A United Nations human rights expert has raised alarms over the "inhuman and senseless" imprisonment of an Indian rights activist with disabilities and demanded his release citing deteriorating health conditions.

Gokarakonda Naga 'GN' Saibaba, a former Delhi University professor with 90 per cent disability, was arrested in 2014 for his alleged links to the banned Communist Party of India (Maoists) – an organisation of far-left rebels.

Three years later, the wheelchair user was sentenced to life imprisonment for multiple offences under the draconian Unlawful Activities Prevention Act.

"His continued detention is shameful," Mary Lawlor, the UN Special Rapporteur on the situation of human rights defenders, said. She described Saibaba, 57, as a long-standing defender of the rights of minorities, including Dalits and Tribal people.

"It bears all the hallmarks of a State seeking to silence a critical voice," the UN expert added.

Apart from two short periods of bail, Saibaba has been held in the Nagpur Central Jail in India's western state of Maharashtra. He has been detained in a high security 8×10 feet cell with no windows and a wall made of iron bars, that exposes him to extreme weather temperatures, Ms Lawlor said.

According to his wife, Vasantha, the rights defender suffers from “several life-threatening ailments” such as hypertrophic cardiomyopathy, kidney stones, hypertension, partial paralysis, a cyst in his brain and pancreatic problems.

His family and lawyers have also accused the prison authorities of failing to hand over medicines, woolen caps, books and other necessary articles.

Saibaba was acquitted by the Bombay High Court in 2022 but a few hours later the Supreme Court of India overturned the decision, citing threats against the "interest of the society, sovereignty and integrity" of the country.

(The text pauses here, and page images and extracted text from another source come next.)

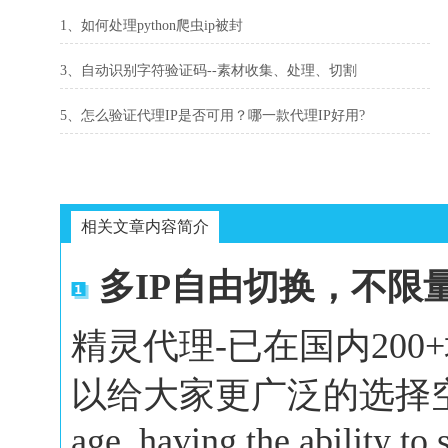
1、如何处理python爬虫ip被封
3、自动识别字符验证码--素材收集、处理、切割
5、怎么验证代理IP是否可用？哪一款代理IP好用?
相关文章内容简介
多IP自由切换，不限
精灵代理-已在国内20
以给大家更广泛的选择空间。In 
age, having the ability to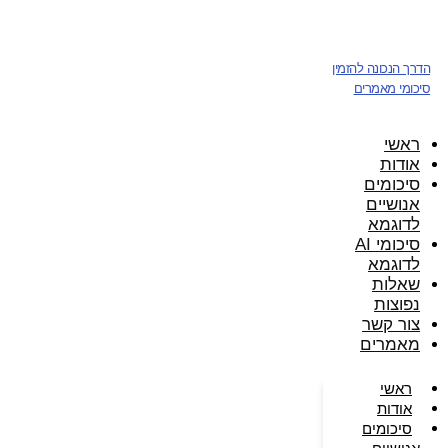
דלג
לתוכן
הדרך הנכונה להזמין
סיכומי מאמרים
ראשי
אודות
סיכומים
אנושיים
לדוגמא
סיכומי AI
לדוגמא
שאלות
נפוצות
צור קשר
מאמרים
ראשי
אודות
סיכומים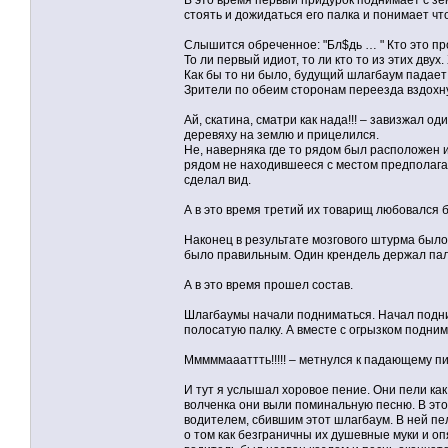
В это время первый придурок поднимает с зем
стоять и дожидаться его палка и понимает чт
Слышится обреченное: "Бл$дь … " Кто это про
То ли первый идиот, то ли кто то из этих двух
Как бы то ни было, будущий шлагбаум падает 
Зрители по обеим сторонам переезда вздохну
Ай, скатина, сматри как нада!!! – завизжал 
деревяху на землю и прицелился.
Не, наверняка где то рядом был расположен и
рядом не находившееся с местом предполагае
сделал вид.
А в это время третий их товарищ любовался 
Наконец в результате мозгового штурма было 
было правильным. Один крендель держал палк
А в это время прошел состав.
Шлагбаумы начали подниматься. Начал подним
полосатую палку. А вместе с огрызком подним
Мммммаааттть!!!!! – метнулся к падающему п
И тут я услышал хоровое пение. Они пели как
волченка они выли поминальную песню. В эт
водителем, сбившим этот шлагбаум. В ней п
о том как безграничны их душевные муки и о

Again in April, the Bombay High Court discharged Saibaba in a Maoist links case, raising hopes for his release, but the order was set aside by the Supreme Court.

Ms Lawlor, who said was in touch with New Delhi regarding the case, stressed that countries have an obligation to "uphold the right to health of prisoners and detainees and ensure their dignity as human beings".

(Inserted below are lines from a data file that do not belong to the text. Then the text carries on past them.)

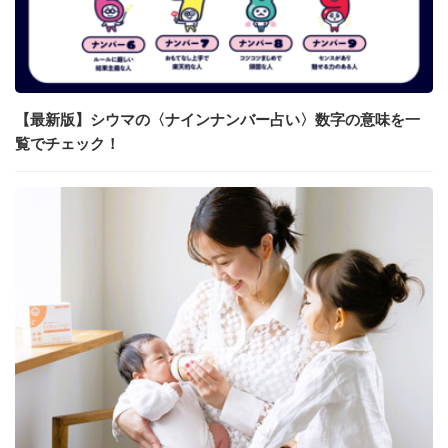
【最新版】シウマの〈ナインナンバー占い〉数字の意味を一
覧でチェック！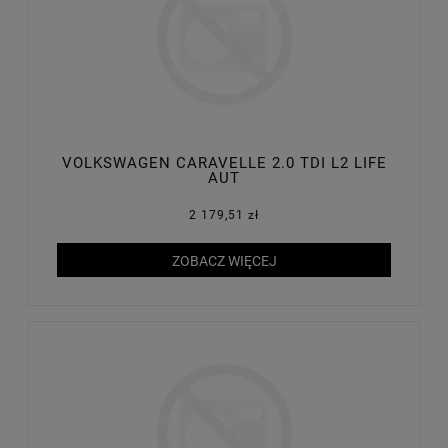
VOLKSWAGEN CARAVELLE 2.0 TDI L2 LIFE
AUT
2 179,51 zł
ZOBACZ WIĘCEJ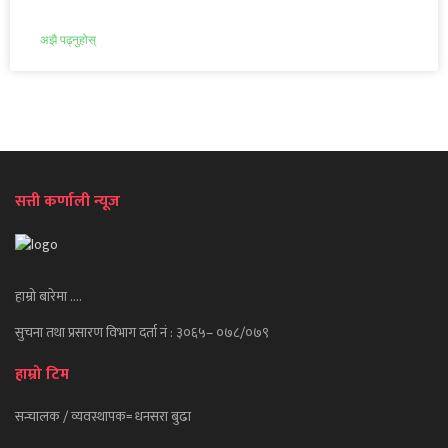
अझै पढ्नुहोस्
सत्ती कर्णाली न्यूज
हाम्रो बारेमा ….
सुचना तथा प्रसारण विभाग दर्ता नं : ३०६५– ०७८/०७९
हाम्रो टिम
सन्चालक / व्यवस्थापक= धनसरा बुढा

"Prison authorities must ensure that prisoners with disabilities are not discriminated against, including by ensuring accessibility and providing reasonable accommodation,” she added.

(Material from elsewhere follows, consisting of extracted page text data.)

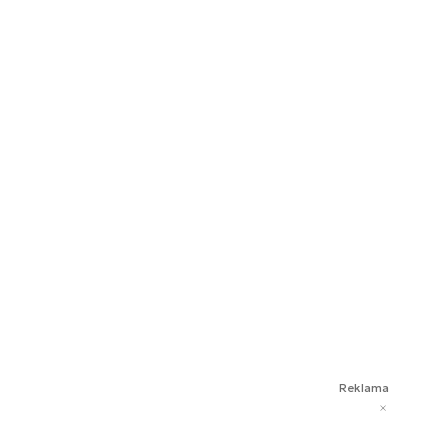
Reklama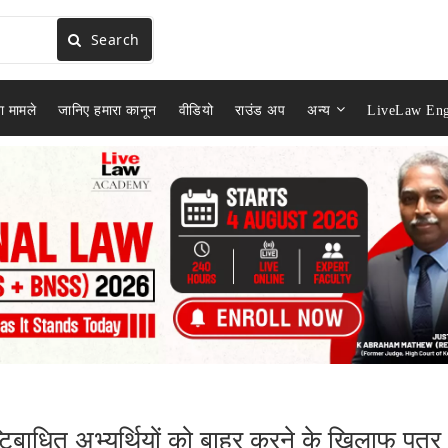
Search
ा मामले
जानिए हमारा कानून
वीडियो
राउंड अप
अन्य
LiveLaw Eng
दृष्टिबाधित अभ्यर्थियों को बाहर करने के खिलाफ पत्र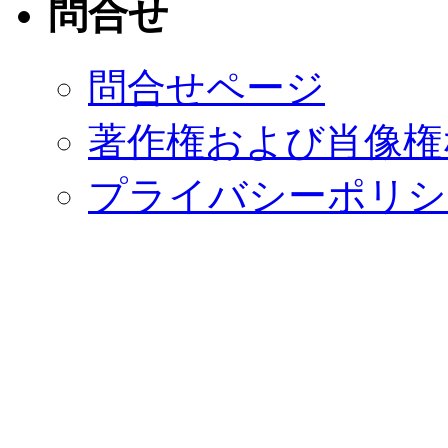
問合せ
問合せページ
著作権および肖像権
プライバシーポリシ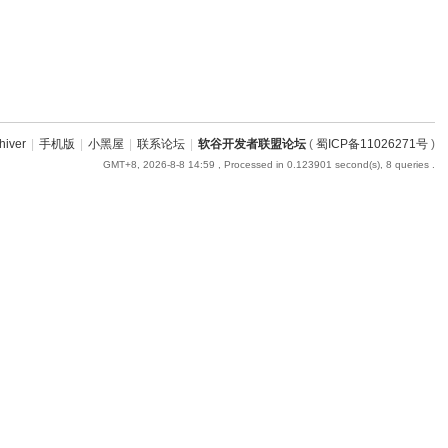
hiver
|
手机版
|
小黑屋
|
联系论坛
|
软谷开发者联盟论坛
(
蜀ICP备11026271号
)
GMT+8, 2026-8-8 14:59
, Processed in 0.123901 second(s), 8 queries .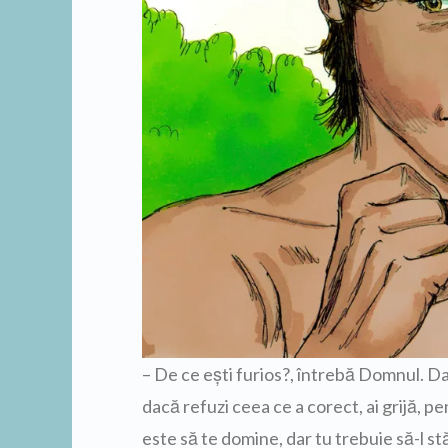
– De ce eşti furios?, întrebă Domnul. Da
dacă refuzi ceea ce a corect, ai grijă, p
este să te domine, dar tu trebuie să-l st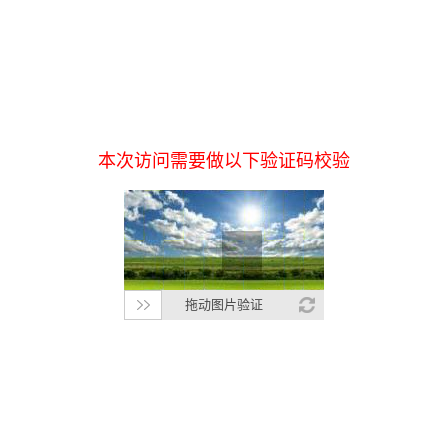
本次访问需要做以下验证码校验
拖动图片验证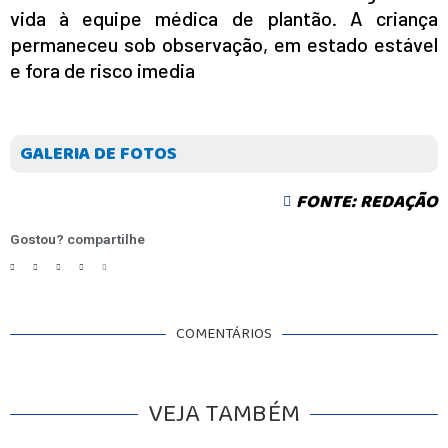
vida à equipe médica de plantão. A criança
permaneceu sob observação, em estado estável
e fora de risco imedia
GALERIA DE FOTOS
FONTE: REDAÇÃO
Gostou? compartilhe
COMENTÁRIOS
VEJA TAMBÉM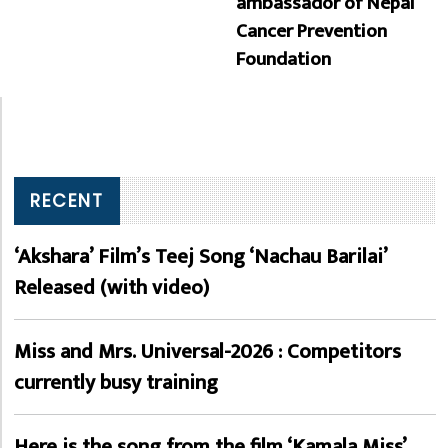
ambassador of Nepal
Cancer Prevention
Foundation
RECENT
‘Akshara’ Film’s Teej Song ‘Nachau Barilai’
Released (with video)
Miss and Mrs. Universal-2026 : Competitors
currently busy training
Here is the song from the film ‘Kamala Miss’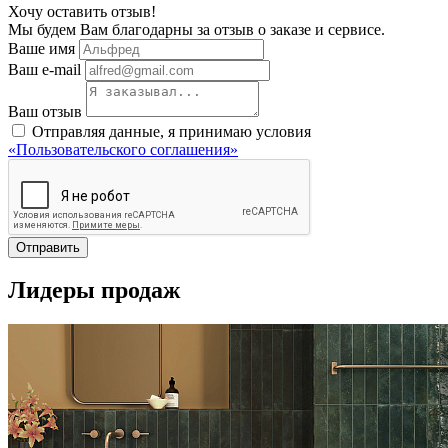
Хочу оставить отзыв!
Мы будем Вам благодарны за отзыв о заказе и сервисе.
Ваше имя
Ваш e-mail
Ваш отзыв
Отправляя данные, я принимаю условия
«Пользовательского соглашения»
Отправить
Лидеры продаж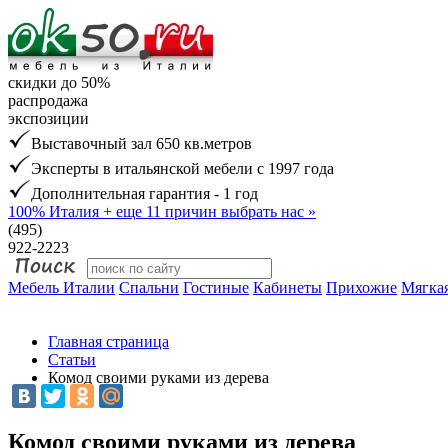
скидки до 50%
распродажа
экспозиции
Выставочный зал 650 кв.метров
Эксперты в итальянской мебели с 1997 года
Дополнительная гарантия - 1 год
100% Италия
+ еще 11 причин выбрать нас »
(495)
922-2223
Мебель Италии
Спальни
Гостиные
Кабинеты
Прихожие
Мягкая
Главная страница
Статьи
Комод своими руками из дерева
Комод своими руками из дерева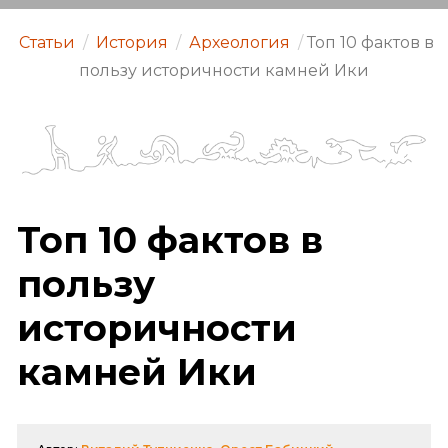
Статьи
/
История
/
Археология
/
Топ 10 фактов в
пользу историчности камней Ики
Топ 10 фактов в
пользу
историчности
камней Ики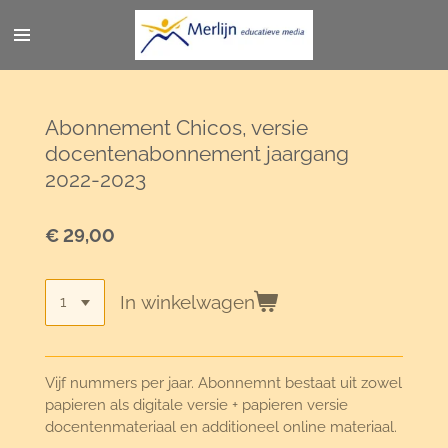
Ga
direct
naar
de
hoofdinhoud
Abonnement Chicos, versie
docentenabonnement jaargang
2022-2023
€ 29,00
In winkelwagen
Vijf nummers per jaar. Abonnemnt bestaat uit zowel
papieren als digitale versie + papieren versie
docentenmateriaal en additioneel online materiaal.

“As Mr Saibaba’s health has severely deteriorated in detention, he should be released."

In 2021, one of India's prominent Tribal activists died in hospital as an under trial, even as his bail applications on terror charges remained pending.

Father Stan Swamy, 84, was detained in 2020 over allegedly supporting far-right Maoist rebels.

The Jesuit priest sought bail after his health declined, but authorities denied his repeated requests.

Following his arrest, Swamy had filed a plea in court seeking a straw and a sipper cup because his hands shook due to Parkinson’s disease. The National Investigation Agency (NIA) denied seizing a straw and sipper from him after which the court had directed the jail authorities to provide them to Swamy.